YOUR GOAL
List every username that appears in the bug report below about the xdg-settings man page.
EXCERPT PROVIDED Start Marker
The man page of xdg-settings(part of the package xdg-utils) recommends using nonfree software, namely the firefox and chrome.
I think the examples should be modified or deleted.


Files

xdg-settings (584 Bytes) xdg-settings jos, 2020-07-25 06:58 PM

History

#1

Updated by bill-auger over 3 years ago

this area looks very grey to me - those are only examples of how
the program can be used - such examples are rarely intended to
be used verbatim; but usually to show which bits one would
replace, in order to do what one actually wants to do - in this
case, that is to replace the reference to the *.desktop files,
with one that you do have and want to set as the default handler

"recommends" would be the key word per the FSDG - it is something
of a leap to go from a demonstration to a recommendation - those
examples are generally intended such as: "if you wanted to do
something like this, this contrived example is what the command
would look like, in some hypothetical case"

xdg-settings check default-web-browser firefox.desktop 
xdg-settings set default-web-browser google-chrome.desktop

even if a parabola user wanted to do what exactly either of
those particular command demonstrate, both of those example
commands would fail on parabola; because no parabola package
installs those .desktop files, which would be necessary for
the commands to be useful - we hope that every parabola user
knows, that it is never recommended to install any software
that is not in the parabola repos

the question boils down to: "would anyone reading those words,
be persuaded to install one of those programs because of those
words?" - it more clearly would, if those were followed by:
"you need to install google-chrome in order for that command
to work properly" - its just a shame that the "free desktop"
project would use such a non-free example - it would be more
interesting to see how they would handle this bug report, IMHO

that just my first impression, and based on the most strict
interpretation of the FSDG - there are many such grey area that
could be discussed

#2

Updated by bill-auger over 3 years ago

/me wonders if we could modify 'your-freedom' to manage small edits like this, rather than maintaining entire packages for trivial changes, such as deleting a single file, or replacing few words - if so, there are probably many such packages, which could be liberated without the maintenance burden

sed 's|google-chrome|YOUR-FAVORITE|'

#3

Updated by GNUtoo almost 2 years ago

  • Status changed from unconfirmed to not-a-bug

In the FSDG we have:

 Programs in the system should not suggest installing nonfree plugins, documentation, and so on.
EXCERPT PROVIDED End Marker
PROVIDED MATERIAL Start Marker
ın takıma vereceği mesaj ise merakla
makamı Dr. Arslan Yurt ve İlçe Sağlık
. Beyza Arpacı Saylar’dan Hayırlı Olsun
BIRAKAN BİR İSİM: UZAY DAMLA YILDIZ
PROVIDED MATERIAL End Marker
RESPONSE
jos
bill-auger
GNUtoo